No início do capítulo anterior, observei que o homem, no pensamento de Ibn Arabi, é concebido em dois níveis diferentes, cósmico e individual. O presente capítulo tratará do segundo desses dois níveis.
O homem no primeiro nível, ou — logicamente — o homem como espécie, está no estágio intermediário entre o Absoluto e o mundo e, como intermediário, ocupa a posição mais alta na hierarquia dos seres criados. Entretanto, assim que começamos a considerar o homem em nível individual, não podemos deixar de notar a existência de muitos graus (maratib). Em outras palavras, no nível cósmico, o próprio Homem é o Homem Perfeito, mas no nível individual nem todos os homens são “perfeitos”; pelo contrário, apenas alguns merecem o título de Homem Perfeito.

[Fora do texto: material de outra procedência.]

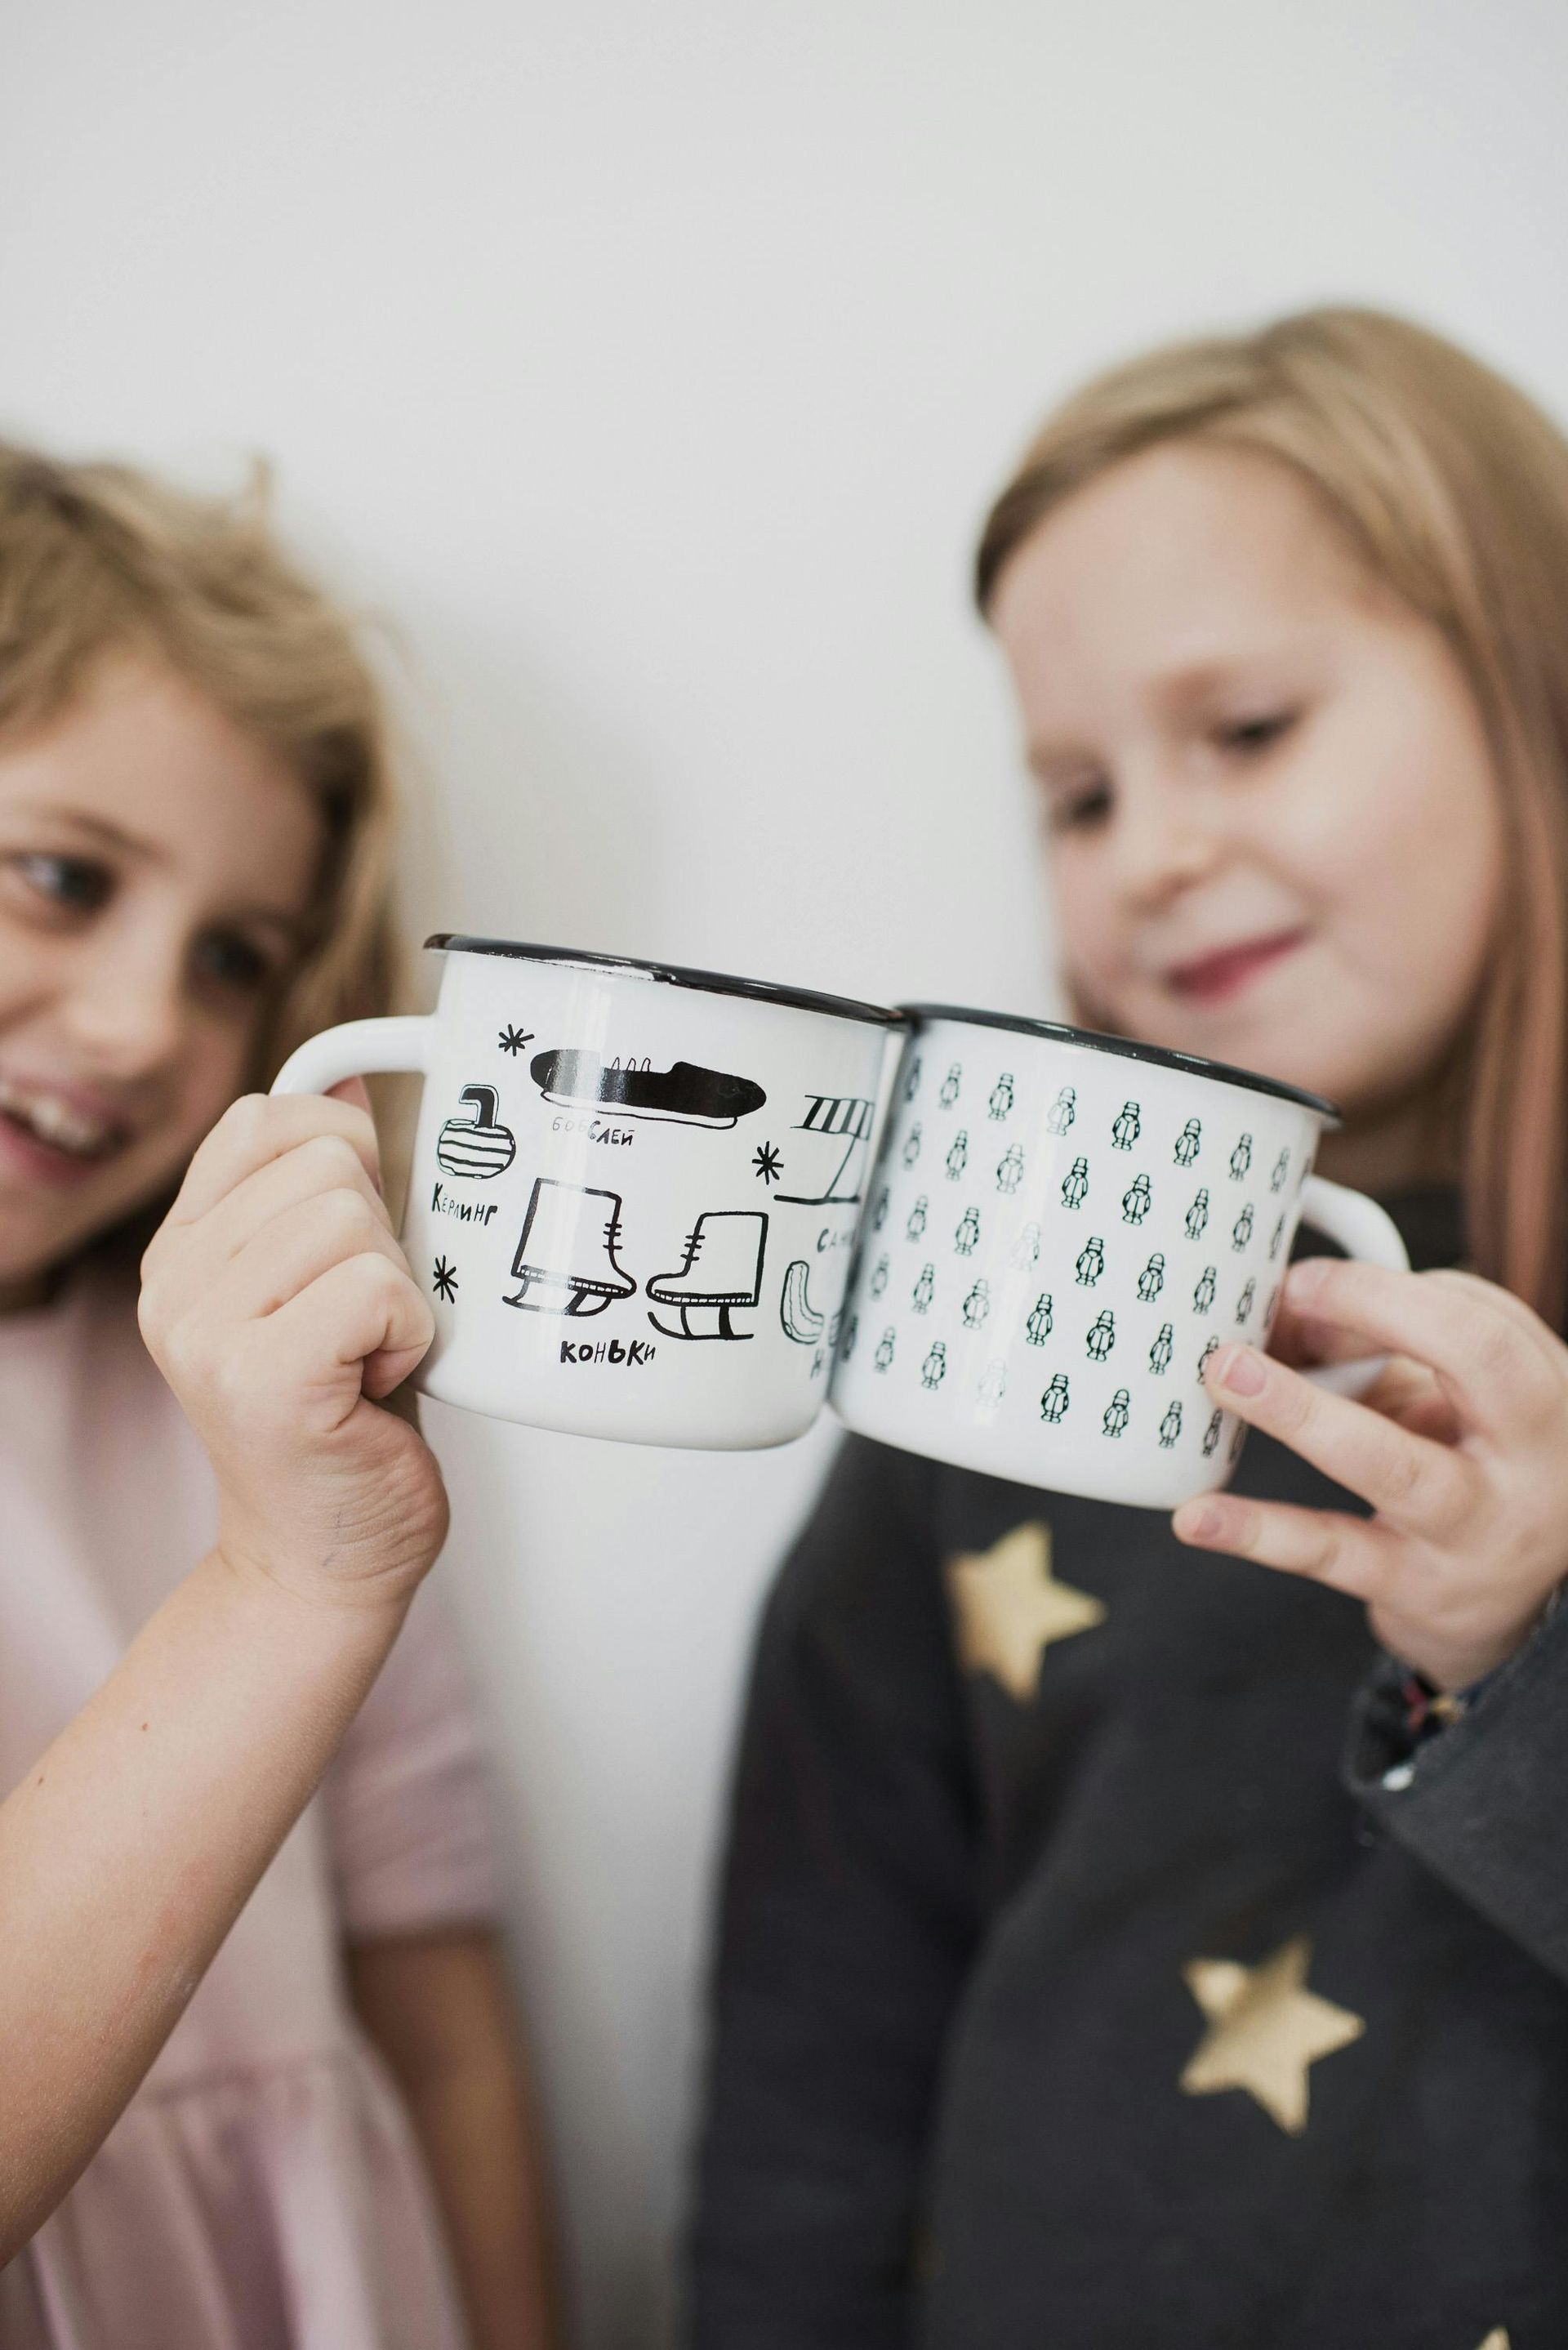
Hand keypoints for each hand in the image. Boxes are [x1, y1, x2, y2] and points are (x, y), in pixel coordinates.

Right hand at [139, 1085, 447, 1609]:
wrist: (322, 1562)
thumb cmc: (340, 1429)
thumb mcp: (324, 1285)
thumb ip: (324, 1190)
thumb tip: (348, 1078)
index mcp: (184, 1250)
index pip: (265, 1119)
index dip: (344, 1147)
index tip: (365, 1220)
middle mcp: (175, 1285)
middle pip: (326, 1162)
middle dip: (382, 1236)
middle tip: (365, 1322)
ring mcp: (206, 1333)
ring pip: (353, 1219)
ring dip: (400, 1290)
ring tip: (370, 1356)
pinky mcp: (261, 1379)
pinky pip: (376, 1285)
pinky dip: (409, 1332)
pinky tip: (379, 1384)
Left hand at [1171, 1255, 1567, 1691]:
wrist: (1521, 1592)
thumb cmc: (1477, 1458)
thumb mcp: (1455, 1392)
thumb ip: (1385, 1342)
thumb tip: (1281, 1309)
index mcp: (1540, 1391)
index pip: (1480, 1323)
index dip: (1388, 1293)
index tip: (1301, 1281)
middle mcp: (1527, 1459)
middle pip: (1478, 1366)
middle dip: (1375, 1315)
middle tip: (1282, 1296)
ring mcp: (1475, 1530)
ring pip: (1393, 1465)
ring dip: (1300, 1413)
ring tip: (1223, 1378)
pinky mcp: (1416, 1589)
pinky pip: (1333, 1553)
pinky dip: (1259, 1533)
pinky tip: (1196, 1516)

Como é possível que uma diferença tão fundamental ocorra entre os dois níveis? Espera-se que qualquer homem, desde que seja um “homem”, tenha a “abrangência” atualizada nele, porque a “abrangência” ontológica pertence à própria natureza da espécie humana. Não pode haver nenhuma exceção possível a esse respeito. Ontologicamente, não pode haver diferença nesse aspecto entre um indivíduo e outro. Tudo isso é certamente verdade. Mas as diferenças individuais surgem de acordo com os graus de lucidez na mente daqueles que se tornam conscientes desse mesmo fato. Todos os homens são naturalmente dotados da mesma “abrangência” ontológica, mas nem todos os homens têm a mesma consciência dessa “abrangência” em si mesmos. Eles têm consciência dela de várias maneiras, desde o mais alto grau de lucidez, que se aproxima muito da Consciência Divina dos Nomes e Atributos, até o mais baixo, que é praticamente o mesmo que a completa opacidade. E somente no mais alto grau de lucidez a mente humana pode desempenhar o papel de um “espelho polido”. Somente no mais alto grau de lucidez o homem pode ser o Homem Perfeito. Essa é a essência de todo o problema.